Segment Start: Reading text

Association of the C-509-->T polymorphism, alone of in combination with the T869-->C polymorphism, of the transforming growth factor-beta1 gene with bone mineral density and genetic susceptibility to osteoporosis in Japanese women.

作者信息

Yamada Y, Miyauchi A, Takagi Y, Tanaka M, Mizuno M, Harada A

机构信息

Department of Gene Therapy, Gifu International Institute of Biotechnology, Mitake, Japan.

出版信息

J Mol Med (Berl). 2001 Apr;79(2-3):149-56. doi: 10.1007/s001090100190.

DOI:10.1007/s001090100190
PMID:11357939
Abstract

Transforming growth factor-beta1 is an important local regulator of bone metabolism, acting downstream of estrogen and cooperatively with vitamin D. The possible association of a C 509-->T polymorphism in the promoter region of the transforming growth factor-beta1 gene, alone or in combination with a T869-->C (Leu10-->Pro) polymorphism, with bone mineral density and genetic susceptibility to osteoporosis was investigated in 625 postmenopausal Japanese women. The frequencies of the CC, CT, and TT genotypes of the C-509-->T polymorphism in the study population were 24%, 49%, and 27%, respectively. A significant association of C-509-->T genotype with bone mineral density was detected: lumbar spine (L2-L4) and total body bone mineral density values were 7% and 5% lower, respectively, in individuals with the TT genotype than in those with the CT or CC genotype. The serum concentration of transforming growth factor-beta1 did not vary with C-509-->T genotype. Multivariable logistic regression analysis, with adjustment for age, height, body weight, time since menopause, smoking status, body fat mass, and lean mass, revealed a significantly higher frequency of the TT genotype of the C-509-->T polymorphism in 286 individuals with osteoporosis than in 170 normal controls. Analysis of combined C-509-->T and T869-->C genotypes showed that L2-L4 bone mineral density decreases and the prevalence of osteoporosis increases with the number of T alleles. These results suggest that the C-509-->T polymorphism, alone or in combination with the T869-->C polymorphism, of the transforming growth factor-beta1 gene is a genetic determinant of bone mass, and that the number of T alleles in the combined genotype is a risk factor for the genetic susceptibility to osteoporosis in postmenopausal Japanese women.

Segment End: Reading text
Segment Start: Extracted information

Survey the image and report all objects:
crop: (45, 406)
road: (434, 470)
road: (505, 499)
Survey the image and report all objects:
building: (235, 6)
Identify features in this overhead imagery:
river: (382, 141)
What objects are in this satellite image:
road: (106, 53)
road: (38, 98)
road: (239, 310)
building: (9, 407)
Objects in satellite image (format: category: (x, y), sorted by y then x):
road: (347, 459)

Segment End: Extracted information
Segment Start: Extracted information

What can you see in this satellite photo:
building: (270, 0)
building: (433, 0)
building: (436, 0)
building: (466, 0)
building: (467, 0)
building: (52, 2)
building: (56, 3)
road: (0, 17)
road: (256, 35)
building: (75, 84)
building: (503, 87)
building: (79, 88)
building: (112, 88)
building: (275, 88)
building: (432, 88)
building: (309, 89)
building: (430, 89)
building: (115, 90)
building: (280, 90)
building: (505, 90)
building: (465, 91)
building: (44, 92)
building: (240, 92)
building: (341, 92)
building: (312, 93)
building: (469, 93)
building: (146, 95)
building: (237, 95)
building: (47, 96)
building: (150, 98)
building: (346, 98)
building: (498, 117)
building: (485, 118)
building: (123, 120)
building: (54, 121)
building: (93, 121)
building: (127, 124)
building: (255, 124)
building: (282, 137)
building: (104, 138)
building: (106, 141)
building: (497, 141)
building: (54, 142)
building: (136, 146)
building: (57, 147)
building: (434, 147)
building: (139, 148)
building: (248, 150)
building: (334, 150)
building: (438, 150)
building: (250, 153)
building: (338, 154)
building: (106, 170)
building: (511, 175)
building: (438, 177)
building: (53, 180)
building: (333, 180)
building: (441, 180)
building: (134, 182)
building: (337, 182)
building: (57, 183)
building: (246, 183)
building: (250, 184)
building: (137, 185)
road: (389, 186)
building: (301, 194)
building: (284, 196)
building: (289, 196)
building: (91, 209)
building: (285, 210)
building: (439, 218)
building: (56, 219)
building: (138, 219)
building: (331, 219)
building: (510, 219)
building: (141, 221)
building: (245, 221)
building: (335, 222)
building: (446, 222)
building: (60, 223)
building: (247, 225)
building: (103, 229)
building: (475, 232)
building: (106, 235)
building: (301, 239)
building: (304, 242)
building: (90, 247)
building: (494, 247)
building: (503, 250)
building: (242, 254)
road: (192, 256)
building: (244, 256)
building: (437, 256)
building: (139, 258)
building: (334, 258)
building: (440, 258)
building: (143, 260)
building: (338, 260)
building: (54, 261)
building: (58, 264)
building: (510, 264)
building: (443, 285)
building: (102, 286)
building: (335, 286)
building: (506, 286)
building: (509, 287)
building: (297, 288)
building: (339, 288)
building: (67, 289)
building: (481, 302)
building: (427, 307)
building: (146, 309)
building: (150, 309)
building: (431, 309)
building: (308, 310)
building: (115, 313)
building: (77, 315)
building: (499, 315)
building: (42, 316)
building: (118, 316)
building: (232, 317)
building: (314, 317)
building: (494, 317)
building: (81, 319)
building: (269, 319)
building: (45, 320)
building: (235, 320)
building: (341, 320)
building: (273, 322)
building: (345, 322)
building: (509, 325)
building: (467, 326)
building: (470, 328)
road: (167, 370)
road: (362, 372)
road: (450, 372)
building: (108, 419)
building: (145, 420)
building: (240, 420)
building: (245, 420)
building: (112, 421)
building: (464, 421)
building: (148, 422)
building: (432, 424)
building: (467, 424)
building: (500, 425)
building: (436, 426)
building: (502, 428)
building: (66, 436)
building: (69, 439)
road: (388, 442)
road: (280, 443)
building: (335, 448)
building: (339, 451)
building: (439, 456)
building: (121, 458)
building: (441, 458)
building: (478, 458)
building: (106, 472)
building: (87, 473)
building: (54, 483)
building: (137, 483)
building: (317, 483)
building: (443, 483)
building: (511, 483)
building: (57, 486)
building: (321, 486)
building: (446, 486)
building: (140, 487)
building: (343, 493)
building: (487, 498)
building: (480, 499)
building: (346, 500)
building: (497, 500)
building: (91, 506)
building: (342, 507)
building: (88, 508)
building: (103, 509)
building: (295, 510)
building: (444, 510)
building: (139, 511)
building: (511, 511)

Segment End: Extracted information

Pick up the text on the transforming growth factor-beta1 gene and osteoporosis in Japanese women where it stops, and continue it.

摘要

转化生长因子-β1是骨代谢的重要局部调节因子,作用于雌激素下游并与维生素D协同发挥作用。本研究在625名绝经后日本女性中,调查了转化生长因子-β1基因启动子区域C509→T多态性单独或与T869→C(Leu10→Pro)多态性联合,与骨密度及骨质疏松遗传易感性之间的可能关联。研究人群中C-509→T多态性的CC、CT和TT基因型频率分别为24%、49%和27%。检测到C-509→T基因型与骨密度存在显著关联:TT基因型个体的腰椎(L2-L4)和全身骨密度值分别比CT或CC基因型个体低7%和5%。转化生长因子-β1的血清浓度未随C-509→T基因型而变化。在对年龄、身高、体重、绝经时间、吸烟状况、体脂量和瘦体重进行校正的多变量逻辑回归分析中,286例骨质疏松患者中C-509→T多态性的TT基因型频率显著高于170例正常对照。对C-509→T和T869→C联合基因型的分析表明,L2-L4骨密度随T等位基因数量的增加而降低,骨质疏松患病率升高。这些结果表明,转化生长因子-β1基因的C-509→T多态性单独或与T869→C多态性联合,是骨量的遗传决定因素,联合基因型中T等位基因数量是绝经后日本女性骨质疏松遗传易感性的危险因素。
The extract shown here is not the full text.